Deployment management for failures and new devices

Hi everyone,

We recently started using Mender 1.7 to deploy updates to a fleet of devices. Update process is going well but we are facing two issues related to deployment and we were wondering if there are “good practices” on how to handle those cases.

The first issue is how to handle preauthorized device going online. We released an important update and communicated about it, now some users are unpacking the device and expect the update to start right away. However if we created the deployment before they started using the device, they won’t receive it until next deployment, and in the meantime are likely to contact customer support to ask why they cannot update.
We were thinking about periodically querying the server to watch for newly added devices and creating a deployment, but this seems quite unpractical and not really the “good” way to use deployments. Are there any other solutions?

The second issue is how to handle a device that encountered an error during update deployment (for instance if the user restarted the device while downloading artifact). The point is similar to the previous one: if the deployment failed, the user thinks that the update will restart right away, but there is no longer a pending deployment for this device.
So same question, do we have to monitor externally failures via the APIs and relaunch automatically a deployment for those devices, or is there a better approach to this?

Hi @vhubert welcome to Mender hub. I’m glad to hear you are successfully using the product.

As for your first issue, we don’t currently have a mechanism to handle automatic updates on first boot. We have discussed implementing something here but I don’t believe there is any specific delivery planned for it. @eystein do you have any more details you can share?

Regarding the second issue, yes we deliberately do not retry updates. From Mender’s perspective it’s not always possible to know why the deployment failed so we err on the side of caution and require operator intervention in this case. I believe there are some plans for handling certain instances of this kind of issue when we can definitively determine why the installation was interrupted.

At the moment the API is the best approach for both of these issues.

Drew

Hi @vhubert,

Thanks for the feedback, both of these are on the Mender roadmap, though likely commercial features (Mender Professional and/or Enterprise) because they relate to larger scale and automated deployment management (it is possible to build your own automation on top of Mender Open Source for this like Drew mentions).

Regarding the second use case, there is a button in the UI that will recreate the deployment for failed devices. We’re also planning to automate this part. Are there specific conditions you think that the deployment should be retried for a device, or should it always be if it fails? How many times do you think Mender should try?

Thanks again for your input and feedback.

Hi,

Thanks for the quick feedback. We will then use the API to handle those cases automatically.

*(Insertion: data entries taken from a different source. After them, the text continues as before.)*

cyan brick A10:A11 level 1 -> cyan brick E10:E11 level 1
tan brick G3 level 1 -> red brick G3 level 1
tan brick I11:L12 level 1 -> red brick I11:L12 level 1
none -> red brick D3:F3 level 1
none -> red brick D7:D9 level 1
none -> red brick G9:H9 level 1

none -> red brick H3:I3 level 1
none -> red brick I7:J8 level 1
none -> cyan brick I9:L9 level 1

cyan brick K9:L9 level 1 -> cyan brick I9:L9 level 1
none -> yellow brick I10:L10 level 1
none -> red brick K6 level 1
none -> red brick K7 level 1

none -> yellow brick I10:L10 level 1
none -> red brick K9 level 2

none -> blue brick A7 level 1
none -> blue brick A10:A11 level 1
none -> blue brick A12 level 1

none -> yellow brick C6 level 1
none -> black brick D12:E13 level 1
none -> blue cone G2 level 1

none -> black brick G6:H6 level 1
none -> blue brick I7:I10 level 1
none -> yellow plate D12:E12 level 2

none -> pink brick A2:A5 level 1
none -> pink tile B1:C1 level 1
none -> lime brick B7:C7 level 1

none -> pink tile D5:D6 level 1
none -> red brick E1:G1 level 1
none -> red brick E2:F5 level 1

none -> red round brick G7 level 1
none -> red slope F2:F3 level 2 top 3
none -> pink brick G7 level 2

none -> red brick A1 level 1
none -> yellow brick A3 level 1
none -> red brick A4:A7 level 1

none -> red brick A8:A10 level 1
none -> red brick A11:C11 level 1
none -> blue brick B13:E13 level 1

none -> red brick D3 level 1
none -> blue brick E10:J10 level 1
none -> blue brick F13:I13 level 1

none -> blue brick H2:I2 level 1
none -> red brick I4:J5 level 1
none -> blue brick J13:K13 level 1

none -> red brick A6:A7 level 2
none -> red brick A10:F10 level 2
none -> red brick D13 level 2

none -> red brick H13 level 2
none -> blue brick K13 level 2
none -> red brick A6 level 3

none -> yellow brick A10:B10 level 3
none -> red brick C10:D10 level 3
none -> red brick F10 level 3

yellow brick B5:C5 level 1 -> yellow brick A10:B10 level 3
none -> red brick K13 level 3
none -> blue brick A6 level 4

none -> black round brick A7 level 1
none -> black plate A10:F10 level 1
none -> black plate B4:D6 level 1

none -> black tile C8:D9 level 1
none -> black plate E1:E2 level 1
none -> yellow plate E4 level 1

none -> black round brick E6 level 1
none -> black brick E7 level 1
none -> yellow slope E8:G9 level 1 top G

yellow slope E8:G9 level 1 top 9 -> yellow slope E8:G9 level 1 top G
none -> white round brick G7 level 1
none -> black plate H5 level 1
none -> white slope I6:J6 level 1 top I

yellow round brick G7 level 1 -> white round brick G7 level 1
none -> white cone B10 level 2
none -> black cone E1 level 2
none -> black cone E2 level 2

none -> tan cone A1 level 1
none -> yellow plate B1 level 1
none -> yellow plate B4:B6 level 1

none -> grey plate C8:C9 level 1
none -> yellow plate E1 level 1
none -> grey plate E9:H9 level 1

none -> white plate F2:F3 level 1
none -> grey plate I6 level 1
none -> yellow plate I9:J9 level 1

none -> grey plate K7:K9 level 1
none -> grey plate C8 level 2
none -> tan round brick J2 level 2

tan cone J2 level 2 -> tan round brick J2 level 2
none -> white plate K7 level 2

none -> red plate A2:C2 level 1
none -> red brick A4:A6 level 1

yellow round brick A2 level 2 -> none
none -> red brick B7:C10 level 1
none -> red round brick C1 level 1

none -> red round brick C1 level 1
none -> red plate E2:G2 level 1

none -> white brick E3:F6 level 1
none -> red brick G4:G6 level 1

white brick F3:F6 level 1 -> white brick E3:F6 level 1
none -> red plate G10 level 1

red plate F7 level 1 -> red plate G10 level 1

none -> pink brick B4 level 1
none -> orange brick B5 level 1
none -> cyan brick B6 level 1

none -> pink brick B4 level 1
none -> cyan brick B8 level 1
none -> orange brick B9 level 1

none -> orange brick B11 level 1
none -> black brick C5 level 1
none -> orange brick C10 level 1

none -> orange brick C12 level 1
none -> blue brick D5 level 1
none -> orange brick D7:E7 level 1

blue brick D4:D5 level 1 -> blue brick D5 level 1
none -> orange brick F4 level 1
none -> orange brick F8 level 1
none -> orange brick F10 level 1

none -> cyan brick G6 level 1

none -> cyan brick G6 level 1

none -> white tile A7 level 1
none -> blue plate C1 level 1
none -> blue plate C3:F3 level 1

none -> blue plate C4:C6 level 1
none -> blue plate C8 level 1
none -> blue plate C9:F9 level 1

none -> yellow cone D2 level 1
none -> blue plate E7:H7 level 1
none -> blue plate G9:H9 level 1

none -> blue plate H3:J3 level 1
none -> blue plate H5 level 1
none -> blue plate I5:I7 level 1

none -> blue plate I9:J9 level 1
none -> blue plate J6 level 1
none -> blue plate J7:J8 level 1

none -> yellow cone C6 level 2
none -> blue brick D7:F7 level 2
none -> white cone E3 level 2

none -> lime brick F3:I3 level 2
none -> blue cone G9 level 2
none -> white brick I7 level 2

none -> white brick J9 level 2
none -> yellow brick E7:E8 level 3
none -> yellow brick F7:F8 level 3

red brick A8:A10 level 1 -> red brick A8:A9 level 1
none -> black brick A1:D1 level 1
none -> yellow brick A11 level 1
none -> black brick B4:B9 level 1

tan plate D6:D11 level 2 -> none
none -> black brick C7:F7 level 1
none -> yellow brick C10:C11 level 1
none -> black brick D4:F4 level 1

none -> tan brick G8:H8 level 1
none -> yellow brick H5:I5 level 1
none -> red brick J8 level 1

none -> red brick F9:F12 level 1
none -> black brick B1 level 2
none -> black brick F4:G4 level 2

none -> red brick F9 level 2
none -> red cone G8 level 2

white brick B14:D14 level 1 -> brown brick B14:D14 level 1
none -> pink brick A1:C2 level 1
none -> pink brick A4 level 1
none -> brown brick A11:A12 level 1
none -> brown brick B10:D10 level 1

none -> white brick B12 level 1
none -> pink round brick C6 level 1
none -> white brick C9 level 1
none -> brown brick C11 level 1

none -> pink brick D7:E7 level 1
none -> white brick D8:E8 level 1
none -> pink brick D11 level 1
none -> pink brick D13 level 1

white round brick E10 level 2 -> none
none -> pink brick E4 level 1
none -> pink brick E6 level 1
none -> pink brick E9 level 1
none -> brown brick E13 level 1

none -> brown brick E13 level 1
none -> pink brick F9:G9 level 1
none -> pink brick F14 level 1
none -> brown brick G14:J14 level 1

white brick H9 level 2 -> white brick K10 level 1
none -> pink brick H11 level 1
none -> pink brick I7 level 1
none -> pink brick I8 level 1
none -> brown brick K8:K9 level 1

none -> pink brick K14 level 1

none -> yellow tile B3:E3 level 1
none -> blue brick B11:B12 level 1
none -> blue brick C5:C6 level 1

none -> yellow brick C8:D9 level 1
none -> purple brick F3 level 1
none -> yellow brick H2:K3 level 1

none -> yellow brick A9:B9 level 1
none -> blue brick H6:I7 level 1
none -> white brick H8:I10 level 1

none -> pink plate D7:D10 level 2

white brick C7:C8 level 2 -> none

Regarding automatically retrying the update in some failure cases, we noticed at least one situation where it seems relevant (and I suppose not too hard to detect): when the device is restarted during artifact download. The mender client throws error: got invalid entrypoint into the state machine: state: update-store and indicates a failure. However it would make sense on the server side to just consider this as an interruption and restart the deployment. It would be even better if the client could resume download as when network is temporarily unavailable (thus saving bandwidth for the server and time for the client).

For the retry limit something around 5 could make sense: we give it a few try but if it keeps failing it probably indicates a situation in which the device cannot properly update, thus requiring manual inquiry.